If it looks like insecure output handling:

  • Disable any feature that renders/executes output (HTML preview, script execution, query execution) until outputs are sanitised/encoded.  

If it looks like supply chain compromise:

  • Disable the suspicious plugin/tool/platform integration immediately.  
  • Rotate keys/tokens the integration could have accessed and monitor for misuse.  

Tip: Containment should be reversible and prioritise stopping ongoing harm first. This aligns with standard incident response outcomes (detect → respond → recover).  

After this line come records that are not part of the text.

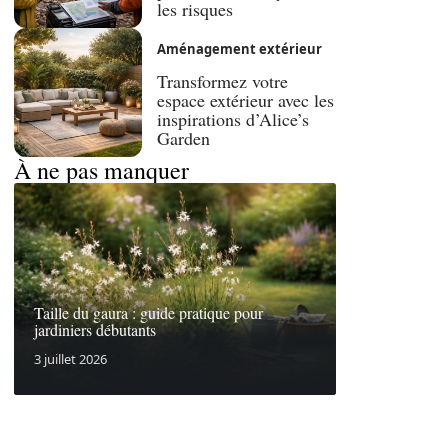
les risques
Aménagement extérieur
Transformez votre
espace extérieur avec les
inspirations d’Alice’s
Garden
À ne pas manquer
Taille du gaura : guide pratique pour
jardiniers débutants
3 juillet 2026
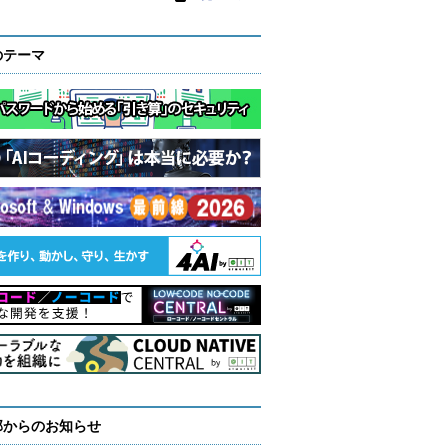
のテーマ
部からのお知らせ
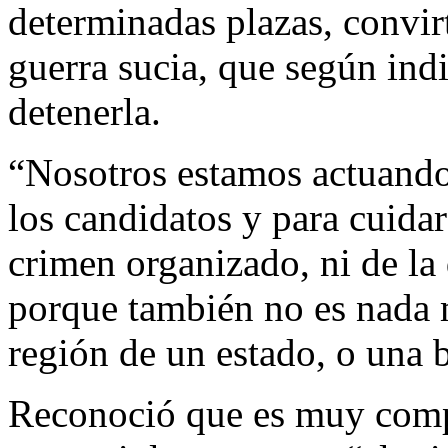
determinadas plazas, convir
guerra sucia, que según indi
detenerla.
“Nosotros estamos actuando 
los candidatos y para cuida
crimen organizado, ni de la
porque también no es nada 
región de un estado, o una 
Reconoció que es muy compl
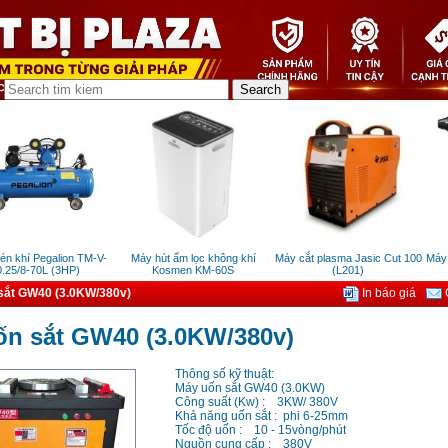
khí Pegalion TM-V-
Máy hút ẩm lọc không khí
Máy cắt plasma Jasic Cut 100
Máy k
5/8-70L (3HP)
Kosmen KM-60S
(L201)
sắt GW40 (3.0KW/380v)
In báo giá
G
ốn sắt GW40 (3.0KW/380v)
Thông số kỹ thuật:
Máy uốn sắt GW40 (3.0KW)
Công suất (Kw) : 3KW/ 380V
Khả năng uốn sắt : phi 6-25mm
Tốc độ uốn : 10 - 15vòng/phút
Nguồn cung cấp : 380V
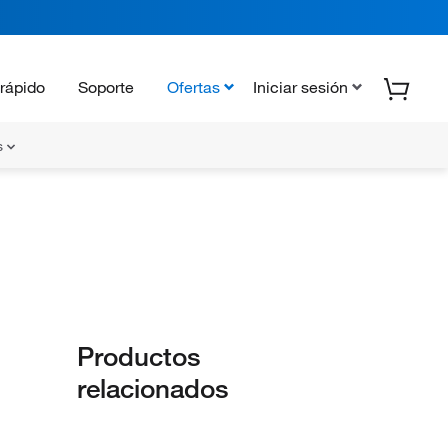
rápido
Soporte
Ofertas
Iniciar sesión
s
Productos
relacionados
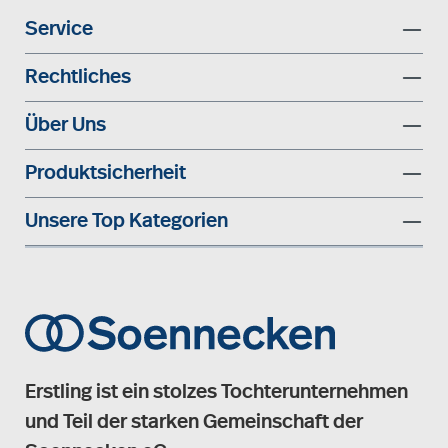
Service
Rechtliches
Über Uns
Produktsicherheit
Unsere Top Kategorien
Erstling ist ein stolzes Tochterunternehmen
und Teil der starken Gemeinschaft der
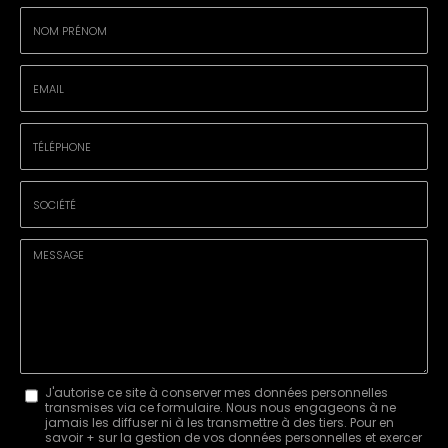
Nom
-
Prénom
Email
:
:
*
*
Tél.
:
*
Société
:
Message
J'autorise ce site à conserver mes données personnelles
transmises via ce formulaire. Nous nous engageons à ne
:
jamais les diffuser ni à les transmettre à des tiers. Pour en
savoir + sur la gestion de vos données personnelles et exercer
*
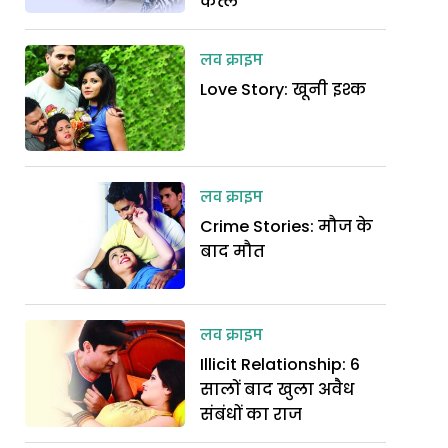
कत्ल
लव क्राइम
Love Story: खूनी इश्क
लव क्राइम
Crime Stories: मौज के
बाद मौत
लव क्राइम
Illicit Relationship: 6
सालों बाद खुला अवैध
संबंधों का राज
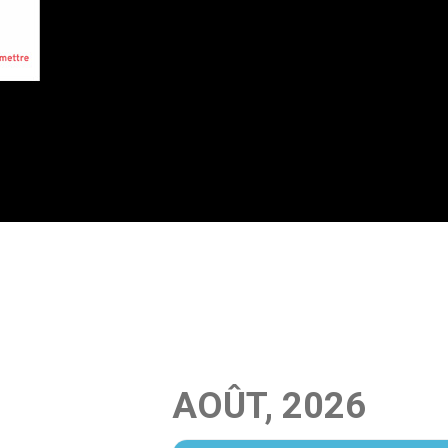
AOÛT, 2026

Step 4 — Scope the incident  

Use the logs you collected to answer: 

  • Which users/sessions were involved?  
  • What prompts were used (or what content was retrieved)?  
  • Which documents/records were accessed?  
  • Which tools were called and what actions occurred?  
  • Was data sent externally (emails, webhooks, uploads)?  
  • Were there configuration changes (plugins enabled, permissions broadened)?  

Step 5 — Eradicate and recover  

Typical recovery steps include: 

  • Patch/update affected components (including AI orchestration layers, connectors, and dependencies).  
  • Reset credentials/tokens and reduce permissions (least privilege).  
  • Restore from known good state if data integrity was impacted.  
  • Re-enable features gradually with stronger controls (approvals, filtering, monitoring). 

 

Building your incident response

A) Prepare

  • Identify critical systems and data your AI tools can access. 
  • Maintain contact lists and escalation routes (IT provider, vendors, CSC reporting, regulator if relevant).  
  • Define how to disable or isolate AI features quickly.

B) Enable evidence collection

  • Centralise logs and ensure sufficient retention to investigate.  
  • Ensure logs are protected from unauthorised access/modification.  

C) Test your response

  • Run tabletop exercises: prompt injection scenario, data disclosure scenario, compromised connector scenario.